You’ve been there since opening on March 1. What do you think?
I never missed a beat. Our major labels are always busy. It’s across the board…albums from Smokey Robinson to Slipknot, Matisyahu, SBTRKT and Susan Boyle, to remastering the Red Hot Chili Peppers for iTunes high definition. I did all those Chili Peppers albums originally. Then slowly but surely the regional bands found out I’m here because they are using the Truphonic Studios. They see my Gold records and ask me what I do, believe it or not. I show them what it sounds like, what they can expect. One after another they start asking for me. I’m very proud of that. These bands come to the sessions and sit with me. They are floored with what they get. I just finished a local band two days ago. There is a lot of music here for a small town. You have R&B, hip-hop, rock, you name it. I expect that in NYC, but I thought Charleston was a little place with old conservative Republicans sitting around on porches. But it’s not. I’m very happy here. Paul West is the financial guy and he’s in Los Angeles. Peter, my booking manager, is in New Jersey. If I get a call at night, I can be at the studio in 10 minutes. In New York, it would have been the next day.
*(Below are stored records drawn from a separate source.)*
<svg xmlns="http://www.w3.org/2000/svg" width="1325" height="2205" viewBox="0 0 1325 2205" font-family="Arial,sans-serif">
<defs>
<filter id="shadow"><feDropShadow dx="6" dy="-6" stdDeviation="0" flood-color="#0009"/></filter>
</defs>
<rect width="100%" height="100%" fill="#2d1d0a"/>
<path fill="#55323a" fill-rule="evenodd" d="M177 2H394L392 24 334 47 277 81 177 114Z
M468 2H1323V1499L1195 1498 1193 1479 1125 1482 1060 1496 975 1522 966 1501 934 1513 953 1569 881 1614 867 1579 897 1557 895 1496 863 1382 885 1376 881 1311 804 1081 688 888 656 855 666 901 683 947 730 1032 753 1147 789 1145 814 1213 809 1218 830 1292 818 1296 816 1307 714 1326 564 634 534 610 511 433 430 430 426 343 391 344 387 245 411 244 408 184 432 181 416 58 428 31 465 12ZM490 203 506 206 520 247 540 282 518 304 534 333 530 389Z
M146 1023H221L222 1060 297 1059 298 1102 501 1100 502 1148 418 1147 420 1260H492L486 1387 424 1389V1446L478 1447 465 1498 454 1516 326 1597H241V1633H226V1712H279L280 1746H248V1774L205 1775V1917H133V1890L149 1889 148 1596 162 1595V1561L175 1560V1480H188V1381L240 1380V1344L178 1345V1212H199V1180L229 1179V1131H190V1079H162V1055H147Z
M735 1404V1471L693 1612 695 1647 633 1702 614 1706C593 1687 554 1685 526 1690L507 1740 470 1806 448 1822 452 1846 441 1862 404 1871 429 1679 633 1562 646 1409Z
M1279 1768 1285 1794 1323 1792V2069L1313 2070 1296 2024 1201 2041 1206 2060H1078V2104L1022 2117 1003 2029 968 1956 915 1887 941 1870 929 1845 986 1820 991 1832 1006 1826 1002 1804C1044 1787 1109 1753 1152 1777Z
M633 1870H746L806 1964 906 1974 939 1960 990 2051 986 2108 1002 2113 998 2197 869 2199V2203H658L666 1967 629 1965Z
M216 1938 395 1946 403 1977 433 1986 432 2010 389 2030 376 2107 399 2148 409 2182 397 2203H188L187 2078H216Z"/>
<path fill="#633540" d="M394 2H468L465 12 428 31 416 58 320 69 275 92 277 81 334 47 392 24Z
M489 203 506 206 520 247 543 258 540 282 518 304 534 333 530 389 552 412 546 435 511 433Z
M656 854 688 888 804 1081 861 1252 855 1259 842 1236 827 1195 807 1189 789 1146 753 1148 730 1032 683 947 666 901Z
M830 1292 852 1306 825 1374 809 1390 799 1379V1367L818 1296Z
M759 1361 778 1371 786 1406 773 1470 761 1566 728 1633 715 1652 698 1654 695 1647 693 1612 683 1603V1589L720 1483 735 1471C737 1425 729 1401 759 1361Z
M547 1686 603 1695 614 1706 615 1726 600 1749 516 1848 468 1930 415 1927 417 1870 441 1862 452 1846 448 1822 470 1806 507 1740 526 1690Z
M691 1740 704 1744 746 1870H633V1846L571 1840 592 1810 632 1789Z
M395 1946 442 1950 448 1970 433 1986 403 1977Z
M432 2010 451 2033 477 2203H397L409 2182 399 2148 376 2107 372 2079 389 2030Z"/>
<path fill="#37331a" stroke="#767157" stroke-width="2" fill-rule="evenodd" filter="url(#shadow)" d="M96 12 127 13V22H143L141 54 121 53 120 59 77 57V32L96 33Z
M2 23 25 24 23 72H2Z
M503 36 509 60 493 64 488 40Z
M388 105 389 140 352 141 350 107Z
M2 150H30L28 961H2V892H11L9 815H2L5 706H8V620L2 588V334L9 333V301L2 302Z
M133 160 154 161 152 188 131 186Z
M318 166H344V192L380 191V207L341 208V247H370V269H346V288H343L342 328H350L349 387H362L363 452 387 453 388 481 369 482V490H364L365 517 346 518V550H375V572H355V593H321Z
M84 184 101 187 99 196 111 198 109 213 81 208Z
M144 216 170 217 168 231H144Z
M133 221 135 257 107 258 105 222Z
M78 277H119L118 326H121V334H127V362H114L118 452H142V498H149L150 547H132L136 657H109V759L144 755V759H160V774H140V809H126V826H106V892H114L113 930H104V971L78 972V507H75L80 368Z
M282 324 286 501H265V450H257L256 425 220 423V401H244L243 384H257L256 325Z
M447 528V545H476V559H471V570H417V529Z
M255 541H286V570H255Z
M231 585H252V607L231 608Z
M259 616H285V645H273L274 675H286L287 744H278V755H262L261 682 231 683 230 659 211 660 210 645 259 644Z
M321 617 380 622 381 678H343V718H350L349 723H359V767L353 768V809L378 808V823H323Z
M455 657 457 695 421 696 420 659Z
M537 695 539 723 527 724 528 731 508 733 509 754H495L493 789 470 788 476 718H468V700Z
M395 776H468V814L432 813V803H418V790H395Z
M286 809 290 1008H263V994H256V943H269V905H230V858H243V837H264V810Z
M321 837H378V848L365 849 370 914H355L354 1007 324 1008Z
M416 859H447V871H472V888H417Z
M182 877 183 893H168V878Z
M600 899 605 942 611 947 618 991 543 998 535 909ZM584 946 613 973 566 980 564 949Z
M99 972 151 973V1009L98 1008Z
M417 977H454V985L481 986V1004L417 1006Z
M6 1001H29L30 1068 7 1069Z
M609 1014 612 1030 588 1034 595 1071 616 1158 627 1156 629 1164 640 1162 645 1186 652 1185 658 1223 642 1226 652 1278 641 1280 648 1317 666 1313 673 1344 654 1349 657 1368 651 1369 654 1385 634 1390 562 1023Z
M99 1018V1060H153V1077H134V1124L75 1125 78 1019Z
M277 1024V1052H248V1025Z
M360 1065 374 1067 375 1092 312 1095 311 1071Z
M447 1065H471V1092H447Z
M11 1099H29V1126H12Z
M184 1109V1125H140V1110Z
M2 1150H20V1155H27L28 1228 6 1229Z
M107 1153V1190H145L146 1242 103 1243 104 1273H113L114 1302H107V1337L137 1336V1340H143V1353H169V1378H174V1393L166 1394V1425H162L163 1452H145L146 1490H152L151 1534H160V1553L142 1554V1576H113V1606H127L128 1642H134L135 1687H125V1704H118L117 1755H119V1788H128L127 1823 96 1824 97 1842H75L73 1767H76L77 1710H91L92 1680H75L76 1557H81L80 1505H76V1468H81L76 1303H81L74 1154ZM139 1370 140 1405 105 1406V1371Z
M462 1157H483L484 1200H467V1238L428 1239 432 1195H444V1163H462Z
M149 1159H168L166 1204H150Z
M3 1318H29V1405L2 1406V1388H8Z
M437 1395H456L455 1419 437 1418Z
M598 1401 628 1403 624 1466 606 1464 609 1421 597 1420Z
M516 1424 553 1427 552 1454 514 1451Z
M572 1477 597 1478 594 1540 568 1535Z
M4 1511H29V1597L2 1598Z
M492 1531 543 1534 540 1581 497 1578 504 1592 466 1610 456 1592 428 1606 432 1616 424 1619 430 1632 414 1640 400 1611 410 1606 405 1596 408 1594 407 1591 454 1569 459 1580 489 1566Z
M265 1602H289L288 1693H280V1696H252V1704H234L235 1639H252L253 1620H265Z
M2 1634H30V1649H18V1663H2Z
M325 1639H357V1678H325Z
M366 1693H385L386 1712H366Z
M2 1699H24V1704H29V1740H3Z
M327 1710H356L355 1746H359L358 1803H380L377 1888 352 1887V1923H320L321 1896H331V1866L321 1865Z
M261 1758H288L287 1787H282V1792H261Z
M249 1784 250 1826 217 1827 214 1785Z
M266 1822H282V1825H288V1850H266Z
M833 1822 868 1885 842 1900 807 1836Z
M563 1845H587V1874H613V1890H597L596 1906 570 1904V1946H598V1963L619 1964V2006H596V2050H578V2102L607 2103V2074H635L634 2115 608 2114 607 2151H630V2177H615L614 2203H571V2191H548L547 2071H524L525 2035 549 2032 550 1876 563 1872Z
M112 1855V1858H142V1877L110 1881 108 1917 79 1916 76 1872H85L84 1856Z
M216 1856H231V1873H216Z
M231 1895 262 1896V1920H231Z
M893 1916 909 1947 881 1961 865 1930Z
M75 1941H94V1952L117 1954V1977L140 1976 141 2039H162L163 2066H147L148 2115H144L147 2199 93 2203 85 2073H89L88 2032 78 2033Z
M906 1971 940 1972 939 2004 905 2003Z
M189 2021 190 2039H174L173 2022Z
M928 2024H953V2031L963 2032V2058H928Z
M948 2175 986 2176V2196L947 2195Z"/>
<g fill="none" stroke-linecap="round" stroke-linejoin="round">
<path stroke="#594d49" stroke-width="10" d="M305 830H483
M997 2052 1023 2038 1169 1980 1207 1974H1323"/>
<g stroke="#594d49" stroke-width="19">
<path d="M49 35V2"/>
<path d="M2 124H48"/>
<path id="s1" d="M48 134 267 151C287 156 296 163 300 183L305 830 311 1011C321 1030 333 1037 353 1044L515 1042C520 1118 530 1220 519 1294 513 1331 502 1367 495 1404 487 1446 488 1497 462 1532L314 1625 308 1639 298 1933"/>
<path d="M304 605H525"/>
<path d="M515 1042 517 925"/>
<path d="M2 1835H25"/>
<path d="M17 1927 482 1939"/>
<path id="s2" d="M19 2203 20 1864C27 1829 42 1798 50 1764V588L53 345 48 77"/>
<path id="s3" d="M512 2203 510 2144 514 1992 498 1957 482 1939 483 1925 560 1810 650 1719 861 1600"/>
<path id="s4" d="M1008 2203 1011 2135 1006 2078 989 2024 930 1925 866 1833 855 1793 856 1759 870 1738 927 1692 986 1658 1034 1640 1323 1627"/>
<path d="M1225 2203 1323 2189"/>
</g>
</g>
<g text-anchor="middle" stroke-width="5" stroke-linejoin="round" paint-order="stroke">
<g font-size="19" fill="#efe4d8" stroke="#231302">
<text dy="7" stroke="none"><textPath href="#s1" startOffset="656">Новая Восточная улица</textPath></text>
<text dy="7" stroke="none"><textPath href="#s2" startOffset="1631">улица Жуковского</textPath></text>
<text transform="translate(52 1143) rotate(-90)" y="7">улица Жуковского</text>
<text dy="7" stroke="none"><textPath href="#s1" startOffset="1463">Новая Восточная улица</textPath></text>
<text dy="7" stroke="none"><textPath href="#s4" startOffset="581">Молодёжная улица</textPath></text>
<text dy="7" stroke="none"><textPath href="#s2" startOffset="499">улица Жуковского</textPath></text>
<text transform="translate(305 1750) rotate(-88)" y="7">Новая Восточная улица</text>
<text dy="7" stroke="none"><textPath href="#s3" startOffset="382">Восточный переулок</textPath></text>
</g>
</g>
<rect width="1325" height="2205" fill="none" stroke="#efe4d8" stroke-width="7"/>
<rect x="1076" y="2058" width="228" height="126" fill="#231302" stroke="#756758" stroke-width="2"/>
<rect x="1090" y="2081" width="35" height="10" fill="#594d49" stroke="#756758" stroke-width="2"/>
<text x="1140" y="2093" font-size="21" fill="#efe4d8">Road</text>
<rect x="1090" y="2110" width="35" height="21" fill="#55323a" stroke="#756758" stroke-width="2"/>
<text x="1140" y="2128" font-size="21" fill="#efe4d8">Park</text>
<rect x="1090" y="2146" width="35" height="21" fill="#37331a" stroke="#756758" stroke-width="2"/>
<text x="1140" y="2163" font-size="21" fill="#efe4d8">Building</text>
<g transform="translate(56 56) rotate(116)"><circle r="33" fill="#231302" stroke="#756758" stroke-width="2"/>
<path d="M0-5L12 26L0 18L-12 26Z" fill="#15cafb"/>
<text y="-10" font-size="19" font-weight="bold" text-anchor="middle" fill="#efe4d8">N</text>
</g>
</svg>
You’ve also started a mastering workshop.
That actually started two years ago in New York. At my age and my experience, I don’t worry about clients. I worry about the new generation coming in. Young people come to me today and ask me about mastering, and I almost feel sorry for them. How do you prove yourself and show that you’re the guy to master the album? The client will ask what you’ve done, what you’ve mastered. If you don’t have a past, which in our case is a discography, you are nobody. You could be the greatest computer genius, the biggest technologist, if you don’t have 20 albums that charted, nobody will talk to you. So if they want to learn, I’m here to teach.
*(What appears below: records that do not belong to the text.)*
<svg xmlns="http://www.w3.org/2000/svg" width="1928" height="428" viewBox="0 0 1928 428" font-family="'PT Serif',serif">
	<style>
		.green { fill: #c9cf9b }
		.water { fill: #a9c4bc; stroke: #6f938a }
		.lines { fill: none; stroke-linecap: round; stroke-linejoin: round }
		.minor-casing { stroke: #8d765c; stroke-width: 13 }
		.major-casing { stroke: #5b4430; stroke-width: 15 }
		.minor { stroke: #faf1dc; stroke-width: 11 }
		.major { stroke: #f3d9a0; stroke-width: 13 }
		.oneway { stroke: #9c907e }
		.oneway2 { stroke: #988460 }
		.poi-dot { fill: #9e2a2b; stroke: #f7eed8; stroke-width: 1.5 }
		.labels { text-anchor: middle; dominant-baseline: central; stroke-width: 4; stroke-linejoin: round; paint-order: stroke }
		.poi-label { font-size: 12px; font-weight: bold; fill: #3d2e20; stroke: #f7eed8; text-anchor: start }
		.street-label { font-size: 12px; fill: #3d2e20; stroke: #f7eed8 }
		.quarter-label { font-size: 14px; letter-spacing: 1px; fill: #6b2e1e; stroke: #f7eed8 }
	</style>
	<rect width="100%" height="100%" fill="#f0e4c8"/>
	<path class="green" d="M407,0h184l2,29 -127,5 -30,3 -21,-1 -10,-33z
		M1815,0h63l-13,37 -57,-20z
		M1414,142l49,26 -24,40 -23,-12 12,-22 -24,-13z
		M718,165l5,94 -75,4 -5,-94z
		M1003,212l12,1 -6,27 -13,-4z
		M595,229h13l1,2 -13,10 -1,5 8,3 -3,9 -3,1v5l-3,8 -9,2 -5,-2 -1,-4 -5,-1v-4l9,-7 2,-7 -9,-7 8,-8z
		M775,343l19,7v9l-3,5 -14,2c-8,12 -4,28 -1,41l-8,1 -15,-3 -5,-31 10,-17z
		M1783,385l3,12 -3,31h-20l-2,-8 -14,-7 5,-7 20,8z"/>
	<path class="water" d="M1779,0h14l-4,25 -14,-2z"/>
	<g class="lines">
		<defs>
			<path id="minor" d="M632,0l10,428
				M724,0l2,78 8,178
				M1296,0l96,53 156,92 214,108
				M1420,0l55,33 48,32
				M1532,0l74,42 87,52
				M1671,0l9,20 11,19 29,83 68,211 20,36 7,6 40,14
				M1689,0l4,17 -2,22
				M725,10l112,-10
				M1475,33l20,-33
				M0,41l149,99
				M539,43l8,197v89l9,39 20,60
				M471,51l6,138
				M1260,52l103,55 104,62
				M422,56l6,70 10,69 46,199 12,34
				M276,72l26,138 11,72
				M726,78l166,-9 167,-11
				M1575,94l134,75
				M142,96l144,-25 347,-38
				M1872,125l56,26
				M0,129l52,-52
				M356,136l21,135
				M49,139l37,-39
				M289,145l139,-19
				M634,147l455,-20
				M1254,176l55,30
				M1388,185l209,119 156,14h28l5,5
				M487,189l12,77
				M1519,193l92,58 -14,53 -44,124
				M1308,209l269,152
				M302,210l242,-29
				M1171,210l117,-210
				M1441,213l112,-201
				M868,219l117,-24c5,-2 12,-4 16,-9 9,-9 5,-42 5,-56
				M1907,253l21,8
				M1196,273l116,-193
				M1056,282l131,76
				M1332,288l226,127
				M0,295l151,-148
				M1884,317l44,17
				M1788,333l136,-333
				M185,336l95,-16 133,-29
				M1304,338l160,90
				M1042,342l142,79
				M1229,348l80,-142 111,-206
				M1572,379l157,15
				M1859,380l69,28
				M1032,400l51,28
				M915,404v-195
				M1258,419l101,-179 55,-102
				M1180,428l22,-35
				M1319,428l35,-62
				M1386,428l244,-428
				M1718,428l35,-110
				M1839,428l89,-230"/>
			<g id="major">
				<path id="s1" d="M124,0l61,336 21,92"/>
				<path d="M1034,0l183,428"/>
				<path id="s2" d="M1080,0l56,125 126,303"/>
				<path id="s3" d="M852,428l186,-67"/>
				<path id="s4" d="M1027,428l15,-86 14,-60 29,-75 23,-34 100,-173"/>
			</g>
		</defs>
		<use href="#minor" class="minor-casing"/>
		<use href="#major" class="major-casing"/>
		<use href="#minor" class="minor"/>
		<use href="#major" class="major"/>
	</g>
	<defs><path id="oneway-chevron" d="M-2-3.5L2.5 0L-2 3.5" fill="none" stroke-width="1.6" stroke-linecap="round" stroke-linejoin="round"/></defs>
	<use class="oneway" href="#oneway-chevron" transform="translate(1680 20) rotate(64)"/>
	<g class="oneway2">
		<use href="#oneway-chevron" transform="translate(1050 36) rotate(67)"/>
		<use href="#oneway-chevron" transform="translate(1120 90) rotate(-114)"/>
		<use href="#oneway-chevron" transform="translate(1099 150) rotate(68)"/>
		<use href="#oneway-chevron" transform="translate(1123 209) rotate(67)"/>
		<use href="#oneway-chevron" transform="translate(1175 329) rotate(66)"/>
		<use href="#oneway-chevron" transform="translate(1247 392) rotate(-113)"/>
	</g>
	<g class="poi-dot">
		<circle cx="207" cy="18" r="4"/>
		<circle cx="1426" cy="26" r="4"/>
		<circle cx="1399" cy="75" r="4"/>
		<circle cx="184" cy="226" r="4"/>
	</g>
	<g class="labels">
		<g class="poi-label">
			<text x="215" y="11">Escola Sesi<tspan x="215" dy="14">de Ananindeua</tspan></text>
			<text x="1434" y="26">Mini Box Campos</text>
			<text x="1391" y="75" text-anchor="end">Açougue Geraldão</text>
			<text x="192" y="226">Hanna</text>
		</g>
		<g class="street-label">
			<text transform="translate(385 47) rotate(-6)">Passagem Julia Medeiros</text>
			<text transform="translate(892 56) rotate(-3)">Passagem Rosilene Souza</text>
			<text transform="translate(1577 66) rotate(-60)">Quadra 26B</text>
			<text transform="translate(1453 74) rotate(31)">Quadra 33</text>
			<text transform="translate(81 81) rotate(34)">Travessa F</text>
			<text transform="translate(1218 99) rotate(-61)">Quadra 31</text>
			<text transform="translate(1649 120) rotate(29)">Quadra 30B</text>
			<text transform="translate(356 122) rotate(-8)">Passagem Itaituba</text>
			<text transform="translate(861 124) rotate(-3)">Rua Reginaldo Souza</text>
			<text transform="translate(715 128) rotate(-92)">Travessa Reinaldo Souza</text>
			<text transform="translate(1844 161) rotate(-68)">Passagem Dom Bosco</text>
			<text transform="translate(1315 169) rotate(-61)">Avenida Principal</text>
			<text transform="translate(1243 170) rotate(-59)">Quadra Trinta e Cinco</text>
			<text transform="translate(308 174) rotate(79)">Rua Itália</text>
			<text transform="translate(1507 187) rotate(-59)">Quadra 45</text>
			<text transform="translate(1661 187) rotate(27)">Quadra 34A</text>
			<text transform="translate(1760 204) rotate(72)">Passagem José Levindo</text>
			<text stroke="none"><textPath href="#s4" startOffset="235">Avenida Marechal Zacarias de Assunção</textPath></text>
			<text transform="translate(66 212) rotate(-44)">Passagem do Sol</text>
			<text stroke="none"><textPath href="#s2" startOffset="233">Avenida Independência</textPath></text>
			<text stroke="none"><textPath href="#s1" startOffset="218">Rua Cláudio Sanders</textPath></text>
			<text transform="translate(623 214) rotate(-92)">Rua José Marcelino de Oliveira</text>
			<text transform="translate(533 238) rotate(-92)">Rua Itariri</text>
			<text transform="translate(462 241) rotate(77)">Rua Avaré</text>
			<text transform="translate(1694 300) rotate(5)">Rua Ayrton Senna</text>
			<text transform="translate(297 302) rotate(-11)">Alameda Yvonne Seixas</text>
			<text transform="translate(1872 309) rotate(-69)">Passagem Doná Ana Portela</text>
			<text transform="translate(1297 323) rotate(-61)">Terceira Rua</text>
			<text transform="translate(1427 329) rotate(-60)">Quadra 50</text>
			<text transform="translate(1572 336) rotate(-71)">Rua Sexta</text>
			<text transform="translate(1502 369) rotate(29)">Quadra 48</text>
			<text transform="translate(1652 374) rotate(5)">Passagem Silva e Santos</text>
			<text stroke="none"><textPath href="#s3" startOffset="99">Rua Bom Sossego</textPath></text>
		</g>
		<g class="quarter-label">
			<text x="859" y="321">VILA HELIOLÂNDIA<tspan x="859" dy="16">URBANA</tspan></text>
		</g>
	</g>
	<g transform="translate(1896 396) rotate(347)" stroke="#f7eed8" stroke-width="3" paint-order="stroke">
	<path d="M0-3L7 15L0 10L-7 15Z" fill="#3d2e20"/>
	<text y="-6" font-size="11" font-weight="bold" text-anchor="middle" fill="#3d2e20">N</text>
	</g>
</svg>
We do it two or three times a year. We have one coming up in January, then March and maybe June. Usually it is three or four people. I want to keep it small and be personal. I could take nine of them and take their money, but I want to teach. And most of them want to open their own mastering place when they go home. They realize this is a niche in the industry they can make money in and have a job. I have an international clientele. From Poland, Sweden, China, Colombia, Germany, France. I was totally floored. Then I got people from NYU. They spent a quarter-million dollars on school and then come to me at the end. I explain the whole process, how albums are done these days, with different producers, engineers and studios. I always stress that at the end of the day, it’s not the gear you use but the sound you achieve. You can have different EQs and compressors and workstations, as long as you can achieve the sound and the client likes it, you are the winner.